» **MATERIAL SUPPLIED**:
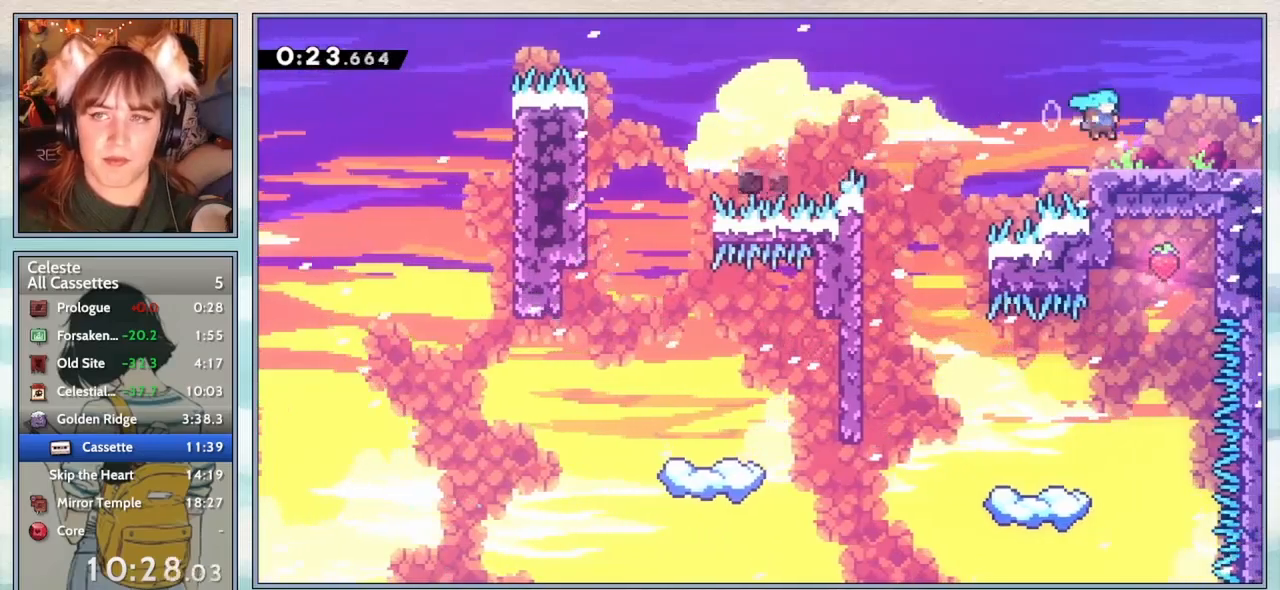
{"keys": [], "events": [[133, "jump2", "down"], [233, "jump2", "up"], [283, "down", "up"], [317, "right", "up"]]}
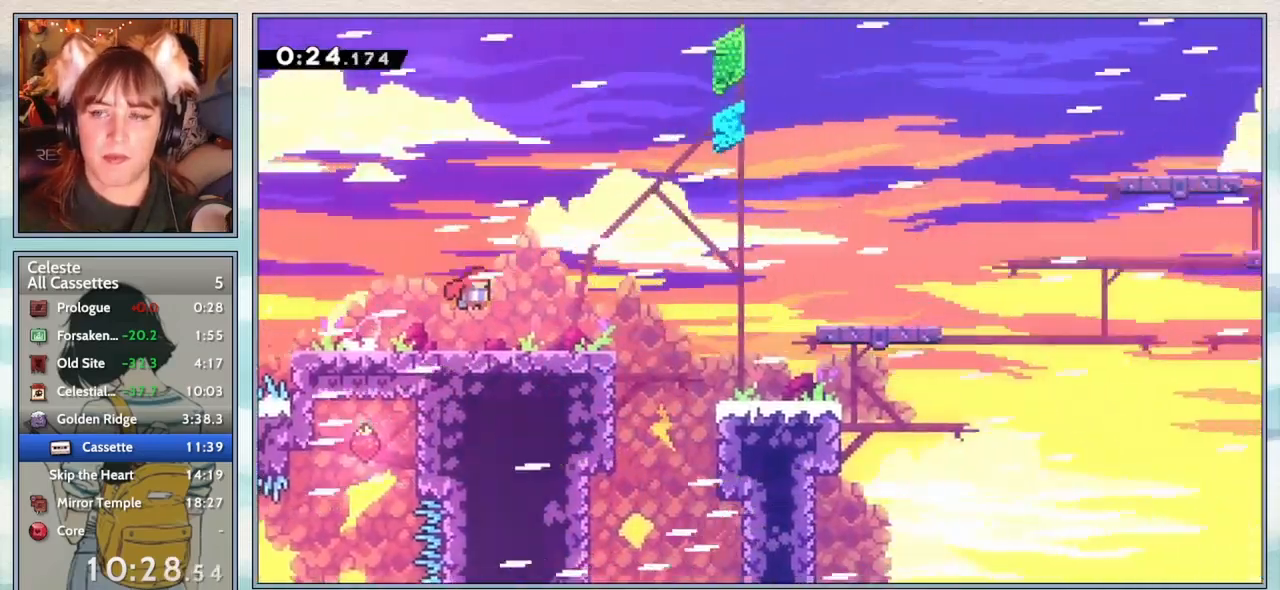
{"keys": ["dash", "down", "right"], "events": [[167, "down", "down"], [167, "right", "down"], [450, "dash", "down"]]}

* * *

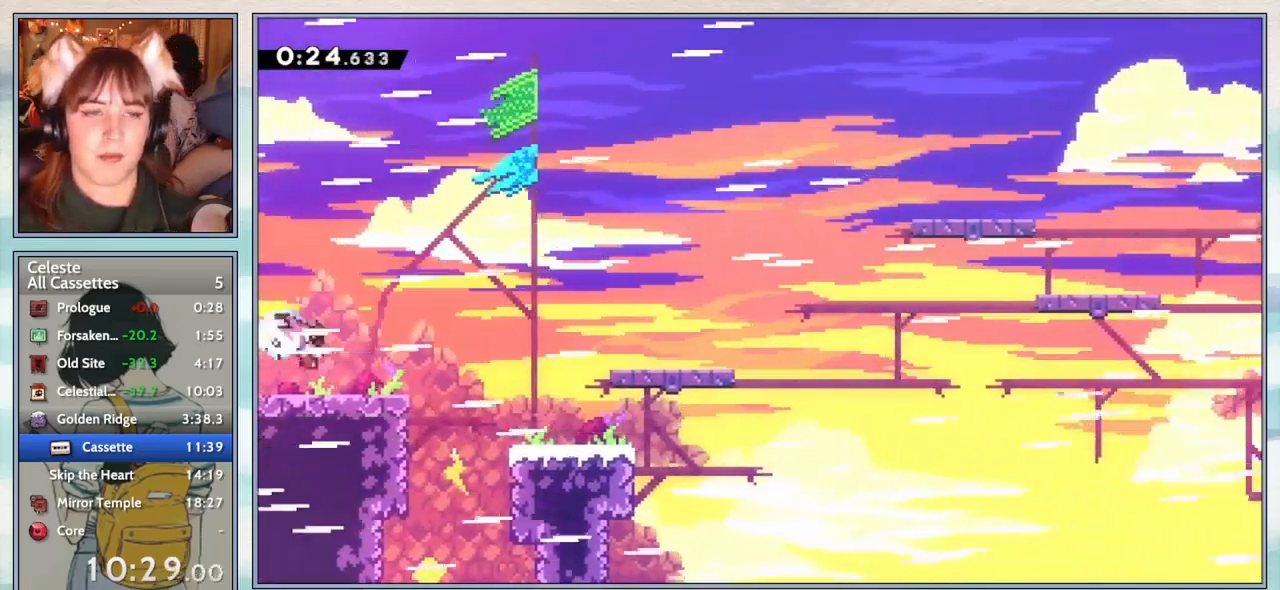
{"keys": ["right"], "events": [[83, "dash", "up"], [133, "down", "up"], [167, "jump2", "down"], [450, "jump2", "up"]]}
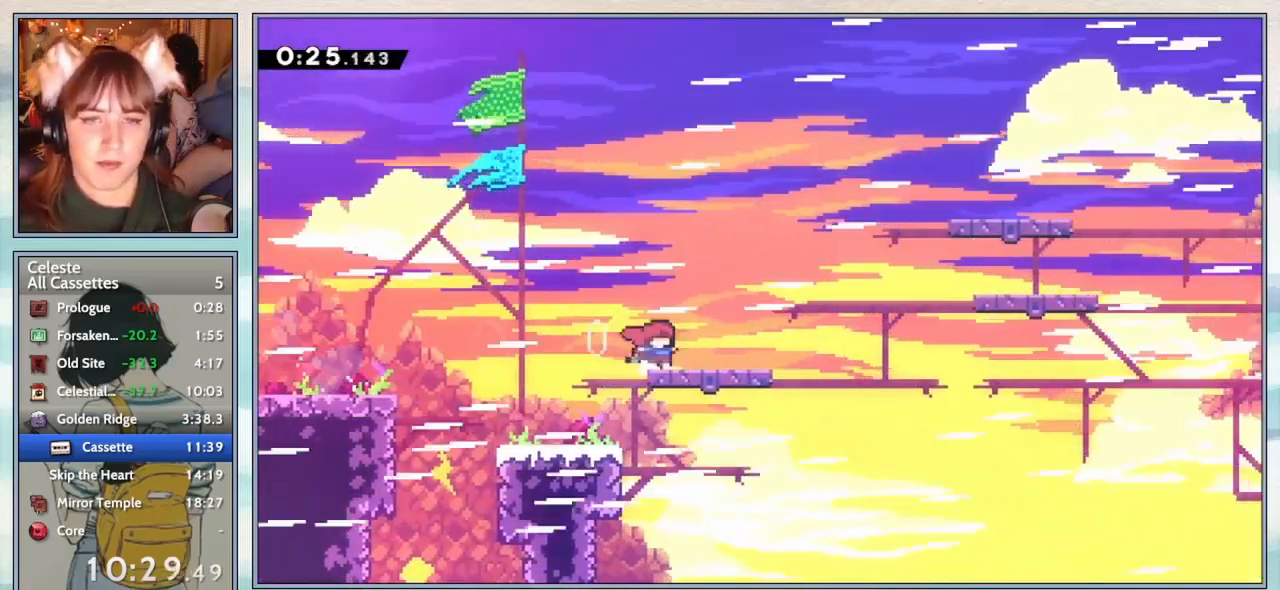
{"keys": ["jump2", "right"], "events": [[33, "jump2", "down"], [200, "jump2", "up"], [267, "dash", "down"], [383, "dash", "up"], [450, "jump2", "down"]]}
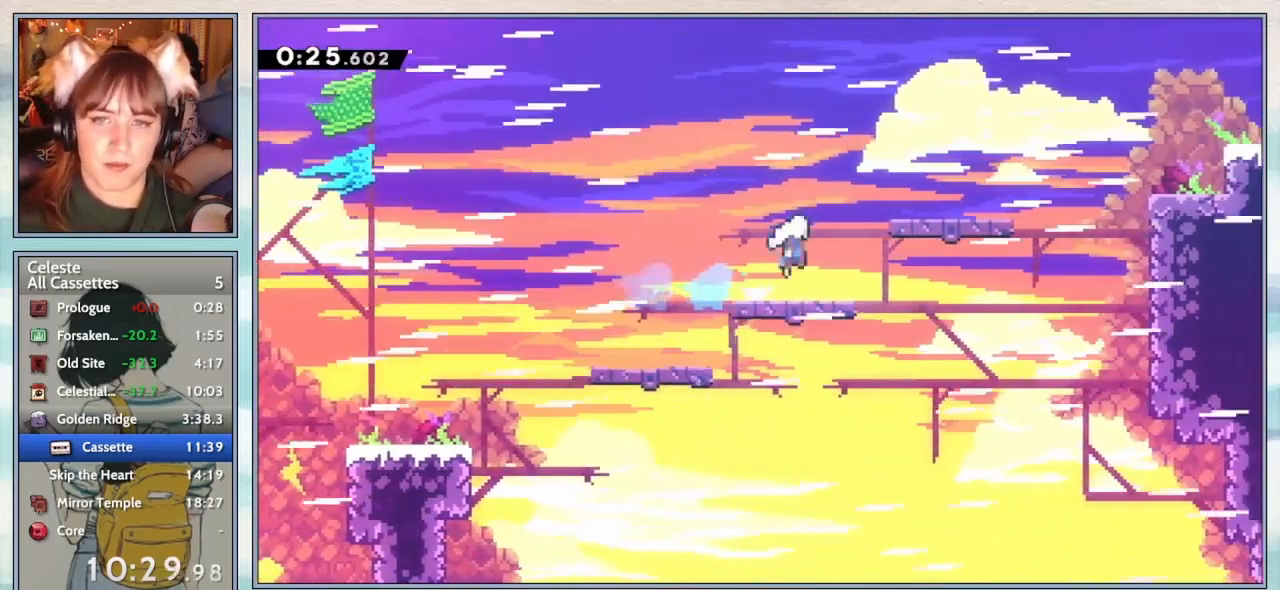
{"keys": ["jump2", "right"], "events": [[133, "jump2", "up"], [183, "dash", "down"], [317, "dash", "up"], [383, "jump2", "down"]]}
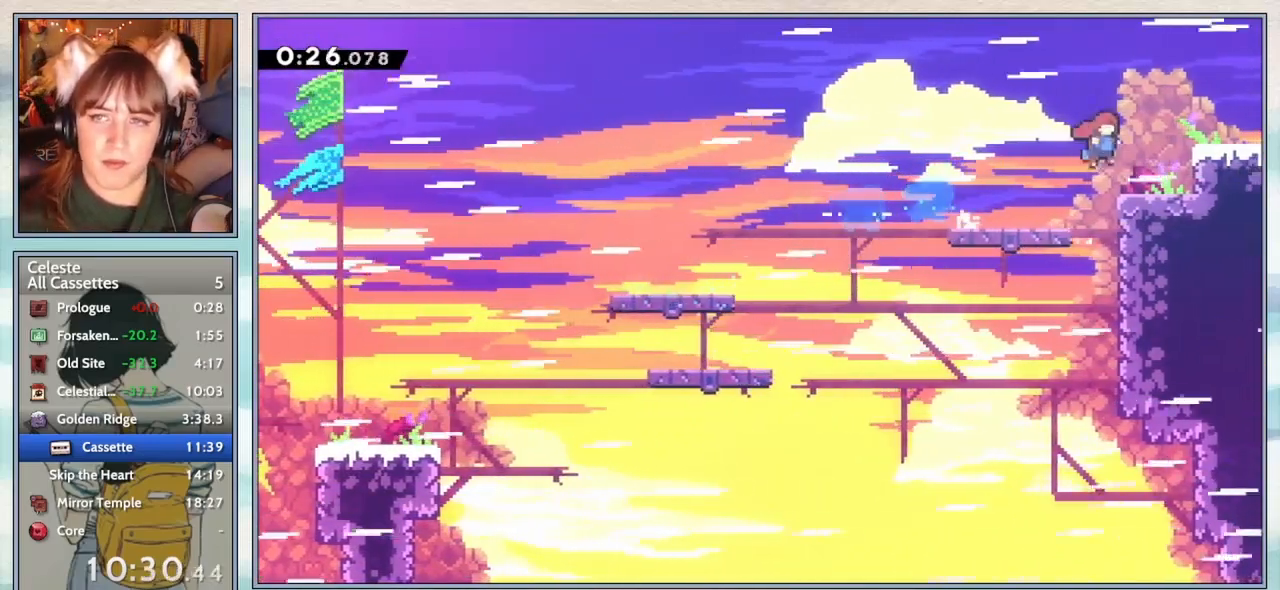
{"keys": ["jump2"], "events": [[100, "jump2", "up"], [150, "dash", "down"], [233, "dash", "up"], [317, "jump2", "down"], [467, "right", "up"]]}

» **REQUIRED WORK**:
Which lines above hold the string "dash"? Copy each of them.

» **TASK SOLUTION**:
{"keys": ["dash", "down", "right"], "events": [[167, "down", "down"], [167, "right", "down"], [450, "dash", "down"]]}
{"keys": ["right"], "events": [[83, "dash", "up"], [133, "down", "up"], [167, "jump2", "down"], [450, "jump2", "up"]]}
{"keys": ["jump2", "right"], "events": [[33, "jump2", "down"], [200, "jump2", "up"], [267, "dash", "down"], [383, "dash", "up"], [450, "jump2", "down"]]}
{"keys": ["jump2", "right"], "events": [[133, "jump2", "up"], [183, "dash", "down"], [317, "dash", "up"], [383, "jump2", "down"]]}
{"keys": ["jump2"], "events": [[100, "jump2", "up"], [150, "dash", "down"], [233, "dash", "up"], [317, "jump2", "down"], [467, "right", "up"]]}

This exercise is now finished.